Garofalo, who is a critic of CPP, predicted that under Trump, “you’re going to see more energy policy designed at a state and regional level as opposed to the federal government. The one-size fits all approach hasn’t worked, doesn’t work, and won’t work.”

He mentioned nuclear policy, and the fate of Xcel’s two nuclear power plants in Minnesota, in Monticello and Prairie Island, as the “big elephant in the room.”

“If we close those and replace them with wind and natural gas, it’s going to be the equivalent of adding one million new cars on the road,” he said. “The federal government wasn’t doing anything about that before, that’s the big impact on the state side.”

Chan adds that Minnesota, as a relative leader in clean energy, could play a role to engage other states. He mentioned Xcel potentially pushing policymakers elsewhere, saying it “is going to be interested in having a consistent playing field in the different states they operate in.”

Advocates also believe that states like Minnesota will have a role to play internationally, as Trump promises to pull the U.S. out of agreements like the landmark Paris Accords, a plan to mitigate global climate change agreed to by 195 countries last year.

Hamilton was in Paris for the climate summit, and said that people around the world wanted to know about Minnesota’s approach to energy policy.

“When they see heartland states like Minnesota for the last ten years taking action to start to decarbonize, that is very meaningful to the rest of the world,” she said.

But even if Minnesota may be ahead of the curve, many state advocates believe that a defeat of CPP would be bad for broader U.S. emission reduction goals, and send a bad message to the rest of the world. As advocates for a national climate policy point out, without some kind of federal standard, states with aggressive measures like Minnesota will pull the weight for states that do not.

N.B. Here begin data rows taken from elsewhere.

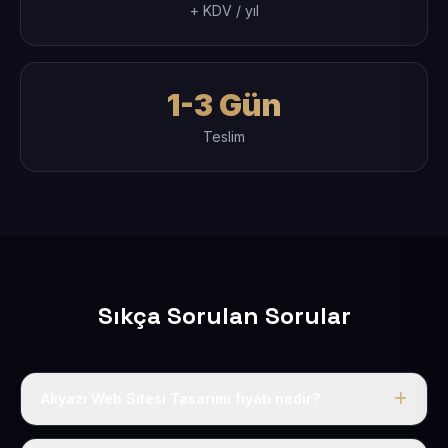
+ KDV / yıl
1-3 Gün
Teslim
Sıkça Sorulan Sorular
Akyazı Web Sitesi Tasarımı fiyatı nedir?
Tek fiyat uygulanır: yıllık 50 USD + KDV. Bu bedele alan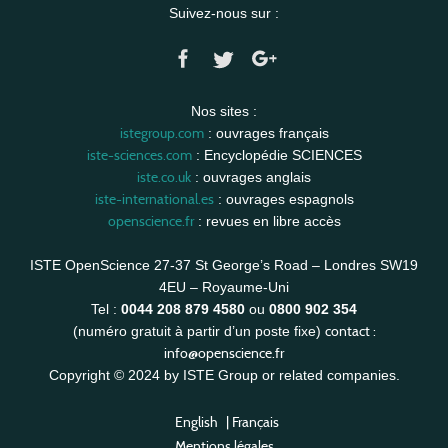
Suivez-nous sur :
Nos sites :
istegroup.com
: ouvrages français
iste-sciences.com
: Encyclopédie SCIENCES
iste.co.uk
: ouvrages anglais
iste-international.es
: ouvrages espagnols
openscience.fr
: revues en libre accès
ISTE OpenScience 27-37 St George’s Road – Londres SW19
4EU – Royaume-Uni
Tel :
0044 208 879 4580
ou
0800 902 354
contact :
(numéro gratuit à partir d’un poste fixe)
info@openscience.fr
Copyright © 2024 by ISTE Group or related companies.
English
|
Français
Mentions légales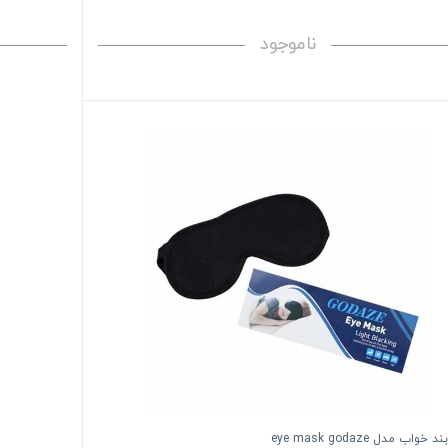
ناموجود
واب مدل eye mask godaze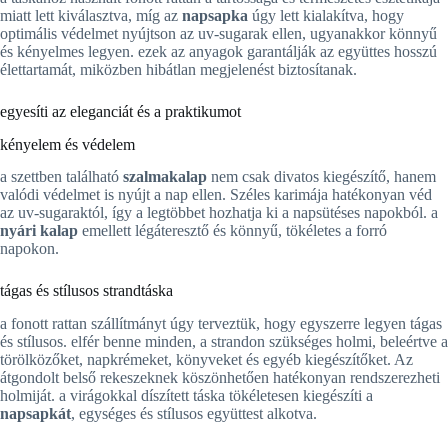
miatt lett kiválasztva, míg az
napsapka
úgy lett kialakítva, hogy
optimális védelmet nyújtson az uv-sugarak ellen, ugyanakkor könnyű
és kényelmes legyen. ezek az anyagok garantálják az együttes hosszú
élettartamát, miközben hibátlan megjelenést biztosítanak.
egyesíti az eleganciát és a praktikumot
kényelem és védelem
a szettben található
szalmakalap
nem csak divatos kiegészítő, hanem
valódi védelmet is nyújt a nap ellen. Széles karimája hatékonyan véd
az uv-sugaraktól, így a legtöbbet hozhatja ki a napsütéses napokból. a
nyári kalap
emellett légáteresztő és könnyű, tökéletes a forró
napokon.
tágas és stílusos strandtáska
a fonott rattan szállítmányt úgy terveztük, hogy egyszerre legyen tágas
és stílusos. elfér benne minden, a strandon szükséges holmi, beleértve a
törölközőket, napkrémeket, könyveket és egyéb kiegészítőket. Az
átgondolt belső rekeszeknek köszönhetően hatékonyan rendszerezheti
holmiját. a virágokkal díszített táska tökéletesen kiegészíti a
napsapkát
, egységes és stílusos együttest alkotva.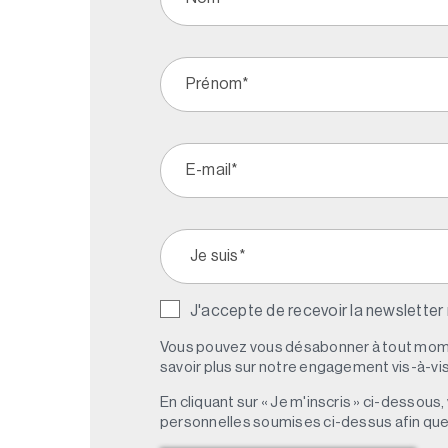
J'accepte de recevoir la newsletter
Vous pouvez vous désabonner à tout mome
savoir plus sur notre engagement vis-à-vis 
En cliquant sur « Je m'inscris » ci-dessou
personnelles soumises ci-dessus afin qu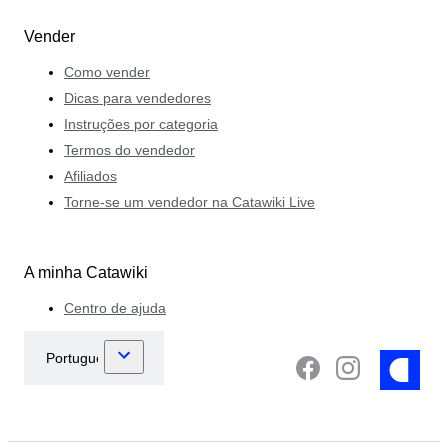
Vender
Como vender
Dicas para vendedores
Instruções por categoria
Termos do vendedor
Afiliados
Torne-se um vendedor na Catawiki Live
A minha Catawiki
Centro de ajuda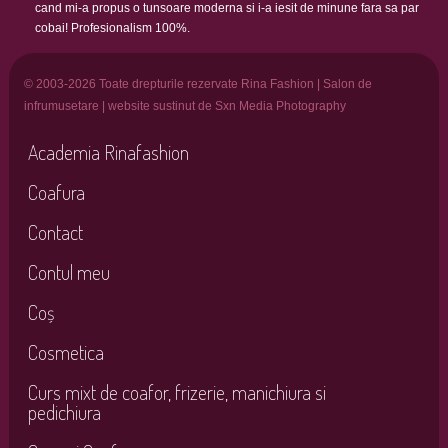
cand mi-a propus o tunsoare moderna si i-a iesit de minune fara sa par
cobai! Profesionalism 100%.
© 2003-2026 Toate drepturile rezervate Rina Fashion | Salon de
infrumusetare | website sustinut de Sxn Media Photography
Academia Rinafashion
Coafura
Contact
Contul meu
Coș
Cosmetica
Curs mixt de coafor, frizerie, manichiura si
pedichiura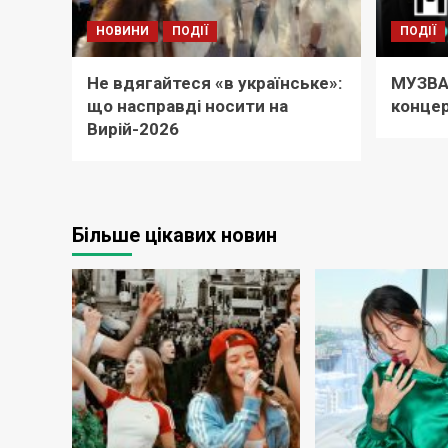
НОВИНИ
ПОДІЇ
ПОДІЇ
Не вдягайтеся «в українське»:
МУЗВА
що насправді носити на
концер
Вирій-2026
Більше цікавих новин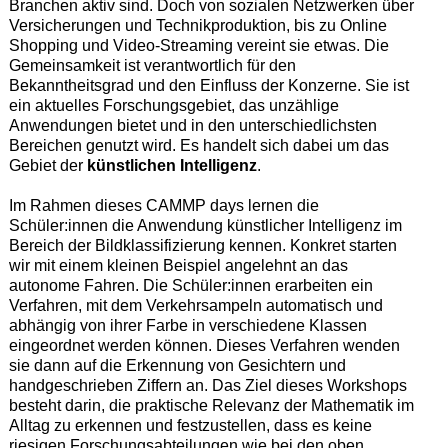
Branchen aktiv sind. Doch von sozialen Netzwerken über
Versicherungen und Technikproduktion, bis zu Online
Shopping und Video-Streaming vereint sie etwas. Die
Gemeinsamkeit ist verantwortlich für den
Bekanntheitsgrad und den Einfluss der Konzerne. Sie ist
ein aktuelles Forschungsgebiet, das unzählige
Anwendungen bietet und in den unterschiedlichsten
Bereichen genutzt wird. Es handelt sich dabei um das
Gebiet der
künstlichen Intelligenz
.
Im Rahmen dieses CAMMP days lernen die
Schüler:innen die Anwendung künstlicher Intelligenz im
Bereich der Bildklassifizierung kennen. Konkret starten
wir mit einem kleinen Beispiel angelehnt an das
autonome Fahren. Die Schüler:innen erarbeiten ein
Verfahren, mit dem Verkehrsampeln automatisch und
abhängig von ihrer Farbe in verschiedene Klassen
eingeordnet werden können. Dieses Verfahren wenden
sie dann auf die Erkennung von Gesichtern und
handgeschrieben Ziffern an. Das Ziel dieses Workshops
besteht darin, die praktische Relevanz der Mathematik im
Alltag zu erkennen und festzustellen, dass es keine
riesigen Forschungsabteilungen wie bei den oben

MPCA’s Kolasch is optimistic the CPP will survive legal challenges. “We don’t foresee the way the new administration will deal with the Clean Power Plan will create significant impediments for us,” he says. “We are waiting for what the D.C. Circuit Court will say, and we’re optimistic they’ll provide a decision that will be favorable to the Clean Power Plan.”

Hamilton says anything else will be met with resistance from groups like hers.

“The Clean Power Plan is really important,” she says. “It’s the first thing our nation has ever done to fight climate change as a nation, and it’s the biggest thing any country has done.”

“The future is uncertain. It’d require them winning many regulatory and legal hurdles to undo the Clean Power Plan. Advocates will fight back very hard. We expect we could win this.”